Tom Allison wrote:
On Jun 30, 2007, at 1:20 AM, Marc Perkel wrote:
Tom Allison wrote:
For some years now there has been a lot of effective spam filtering
using statistical approaches with variations on Bayesian theory,
some of these are inverse Chi Square modifications to Niave Bayes or
even CRM114 and other "languages" have been developed to improve the
scoring of statistical analysis of spam. For all statistical
processes the spamicity is always between 0 and 1.
<snip>
Many Thanks for those of you who have read this far for your
patience and consideration.
Tom, I suggested something somilar to that years ago and I'd still
like to see it tried out. I wonder what would happen if you stripped
ot the body and ran bayes just on the headers and the rules and let
bayes figure it out. You do have to have some points to start with to
get bayes pointed in the right direction. But you could use black
lists and white lists to do bayes training. Also needs more rules to
identify ham and not just rules to identify spam.

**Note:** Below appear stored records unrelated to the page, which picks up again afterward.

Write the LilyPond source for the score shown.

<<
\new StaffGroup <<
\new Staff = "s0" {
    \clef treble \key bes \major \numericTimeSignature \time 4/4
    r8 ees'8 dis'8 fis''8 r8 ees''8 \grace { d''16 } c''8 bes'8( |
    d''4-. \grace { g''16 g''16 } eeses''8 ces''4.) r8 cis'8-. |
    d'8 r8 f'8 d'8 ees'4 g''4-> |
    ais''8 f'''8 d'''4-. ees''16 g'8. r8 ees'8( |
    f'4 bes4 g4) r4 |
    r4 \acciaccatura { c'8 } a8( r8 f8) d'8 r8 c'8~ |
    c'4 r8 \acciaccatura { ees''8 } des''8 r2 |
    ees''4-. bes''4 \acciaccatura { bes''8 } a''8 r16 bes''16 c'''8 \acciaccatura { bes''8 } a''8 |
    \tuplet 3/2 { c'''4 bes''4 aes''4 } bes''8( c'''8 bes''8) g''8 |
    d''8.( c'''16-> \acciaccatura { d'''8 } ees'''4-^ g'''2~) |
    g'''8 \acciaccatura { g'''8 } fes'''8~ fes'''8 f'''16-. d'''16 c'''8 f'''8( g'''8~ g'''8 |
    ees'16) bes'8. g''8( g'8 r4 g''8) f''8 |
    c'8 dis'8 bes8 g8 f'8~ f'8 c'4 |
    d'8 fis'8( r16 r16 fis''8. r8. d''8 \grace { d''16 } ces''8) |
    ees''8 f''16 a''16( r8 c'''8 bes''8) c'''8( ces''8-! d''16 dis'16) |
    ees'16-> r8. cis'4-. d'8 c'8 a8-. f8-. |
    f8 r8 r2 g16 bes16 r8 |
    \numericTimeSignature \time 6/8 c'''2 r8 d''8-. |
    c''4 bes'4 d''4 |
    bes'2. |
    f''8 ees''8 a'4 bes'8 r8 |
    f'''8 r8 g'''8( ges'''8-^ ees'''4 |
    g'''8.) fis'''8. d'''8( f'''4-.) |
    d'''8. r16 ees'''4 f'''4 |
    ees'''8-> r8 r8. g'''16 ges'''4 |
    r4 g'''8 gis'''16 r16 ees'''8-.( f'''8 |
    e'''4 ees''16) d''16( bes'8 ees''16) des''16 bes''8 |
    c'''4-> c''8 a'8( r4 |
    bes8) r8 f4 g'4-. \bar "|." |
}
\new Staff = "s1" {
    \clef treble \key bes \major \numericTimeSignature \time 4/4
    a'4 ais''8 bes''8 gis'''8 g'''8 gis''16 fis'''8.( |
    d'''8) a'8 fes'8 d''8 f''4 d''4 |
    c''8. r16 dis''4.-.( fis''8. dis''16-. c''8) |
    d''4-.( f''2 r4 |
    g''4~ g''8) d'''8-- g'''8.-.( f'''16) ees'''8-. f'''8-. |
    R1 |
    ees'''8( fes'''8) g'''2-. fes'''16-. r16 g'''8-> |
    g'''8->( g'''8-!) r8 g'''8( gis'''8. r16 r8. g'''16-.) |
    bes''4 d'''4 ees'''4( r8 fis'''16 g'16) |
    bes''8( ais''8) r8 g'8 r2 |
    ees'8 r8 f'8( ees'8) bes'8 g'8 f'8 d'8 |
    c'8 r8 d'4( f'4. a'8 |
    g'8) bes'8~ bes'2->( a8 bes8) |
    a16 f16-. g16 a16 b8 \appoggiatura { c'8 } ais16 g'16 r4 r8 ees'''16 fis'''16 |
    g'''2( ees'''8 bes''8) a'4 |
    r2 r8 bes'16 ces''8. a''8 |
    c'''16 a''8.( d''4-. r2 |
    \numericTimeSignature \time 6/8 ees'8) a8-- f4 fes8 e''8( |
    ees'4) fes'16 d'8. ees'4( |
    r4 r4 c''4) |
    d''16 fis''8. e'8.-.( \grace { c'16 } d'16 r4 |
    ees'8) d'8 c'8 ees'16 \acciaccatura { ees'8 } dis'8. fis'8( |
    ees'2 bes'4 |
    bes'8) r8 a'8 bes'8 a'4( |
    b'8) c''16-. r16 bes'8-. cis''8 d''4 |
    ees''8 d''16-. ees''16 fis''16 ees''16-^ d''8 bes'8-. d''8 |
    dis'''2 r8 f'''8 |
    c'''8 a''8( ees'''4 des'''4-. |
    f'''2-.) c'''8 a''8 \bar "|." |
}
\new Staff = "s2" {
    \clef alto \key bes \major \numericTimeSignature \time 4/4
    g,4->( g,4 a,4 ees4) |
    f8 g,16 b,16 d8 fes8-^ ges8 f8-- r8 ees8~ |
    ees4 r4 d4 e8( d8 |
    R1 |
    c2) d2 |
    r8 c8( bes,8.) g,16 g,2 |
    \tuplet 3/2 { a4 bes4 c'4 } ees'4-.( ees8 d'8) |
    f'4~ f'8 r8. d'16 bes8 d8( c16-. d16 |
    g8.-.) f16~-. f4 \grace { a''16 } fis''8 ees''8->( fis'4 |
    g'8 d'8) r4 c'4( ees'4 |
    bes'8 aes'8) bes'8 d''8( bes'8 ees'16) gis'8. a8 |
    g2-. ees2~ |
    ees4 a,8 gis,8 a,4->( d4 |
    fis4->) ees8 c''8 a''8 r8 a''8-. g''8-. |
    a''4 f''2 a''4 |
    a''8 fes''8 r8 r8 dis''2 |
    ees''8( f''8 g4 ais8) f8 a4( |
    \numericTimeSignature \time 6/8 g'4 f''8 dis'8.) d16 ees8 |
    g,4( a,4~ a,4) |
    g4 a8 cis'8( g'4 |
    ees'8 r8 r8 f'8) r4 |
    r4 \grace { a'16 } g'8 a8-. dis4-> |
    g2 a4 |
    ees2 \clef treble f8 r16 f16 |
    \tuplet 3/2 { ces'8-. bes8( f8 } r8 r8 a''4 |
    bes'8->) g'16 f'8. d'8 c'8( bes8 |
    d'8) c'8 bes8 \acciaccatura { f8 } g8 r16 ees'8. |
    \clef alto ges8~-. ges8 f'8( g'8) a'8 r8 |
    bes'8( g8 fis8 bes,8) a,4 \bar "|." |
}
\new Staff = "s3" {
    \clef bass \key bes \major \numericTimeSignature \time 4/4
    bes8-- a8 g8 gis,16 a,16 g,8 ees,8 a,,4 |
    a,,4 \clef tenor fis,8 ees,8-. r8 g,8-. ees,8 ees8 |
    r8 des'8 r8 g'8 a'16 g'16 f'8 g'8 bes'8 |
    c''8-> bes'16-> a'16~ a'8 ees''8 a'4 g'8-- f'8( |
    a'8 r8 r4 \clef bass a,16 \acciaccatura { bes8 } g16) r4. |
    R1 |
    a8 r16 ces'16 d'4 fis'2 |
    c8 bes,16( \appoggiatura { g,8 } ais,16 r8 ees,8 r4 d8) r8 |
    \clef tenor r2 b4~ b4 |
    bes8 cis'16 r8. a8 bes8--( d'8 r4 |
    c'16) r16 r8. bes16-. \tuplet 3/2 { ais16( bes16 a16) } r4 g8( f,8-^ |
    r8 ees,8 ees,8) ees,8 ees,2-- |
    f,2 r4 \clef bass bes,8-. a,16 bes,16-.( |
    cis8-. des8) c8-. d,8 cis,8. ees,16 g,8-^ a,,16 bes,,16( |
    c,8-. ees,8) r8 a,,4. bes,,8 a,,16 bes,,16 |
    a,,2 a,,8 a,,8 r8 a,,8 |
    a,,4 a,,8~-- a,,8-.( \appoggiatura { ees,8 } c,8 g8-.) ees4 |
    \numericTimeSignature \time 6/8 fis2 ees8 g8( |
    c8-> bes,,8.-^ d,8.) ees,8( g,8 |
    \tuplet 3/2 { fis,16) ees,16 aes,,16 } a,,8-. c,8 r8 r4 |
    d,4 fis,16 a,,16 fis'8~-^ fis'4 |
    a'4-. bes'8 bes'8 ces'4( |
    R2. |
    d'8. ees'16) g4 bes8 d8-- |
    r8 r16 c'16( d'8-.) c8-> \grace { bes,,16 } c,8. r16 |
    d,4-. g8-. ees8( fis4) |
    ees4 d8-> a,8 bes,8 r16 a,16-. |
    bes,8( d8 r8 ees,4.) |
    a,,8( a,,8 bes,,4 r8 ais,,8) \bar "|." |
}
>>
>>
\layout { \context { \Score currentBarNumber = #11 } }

I was under the belief that there were Ham-centric tests that would
result in negative point scorings.
Ham doesn't try to be evasive. It's pretty easy to identify. Without
SA tagging much of it falls to <<0.5 and whitelisting would capture
much of the exceptions.
As for headers only testing -- The first five lines of stock spam is
very telling...
My question about SA is the PerMsgStatus (I think) Is this the place
to retrieve all the rules information? I know today you can get a
list of all the rules that HIT, but is there where you would look to
find all the rules that were attempted? Or is there a better place
for it?
There are some ham tests in SA but not nearly enough.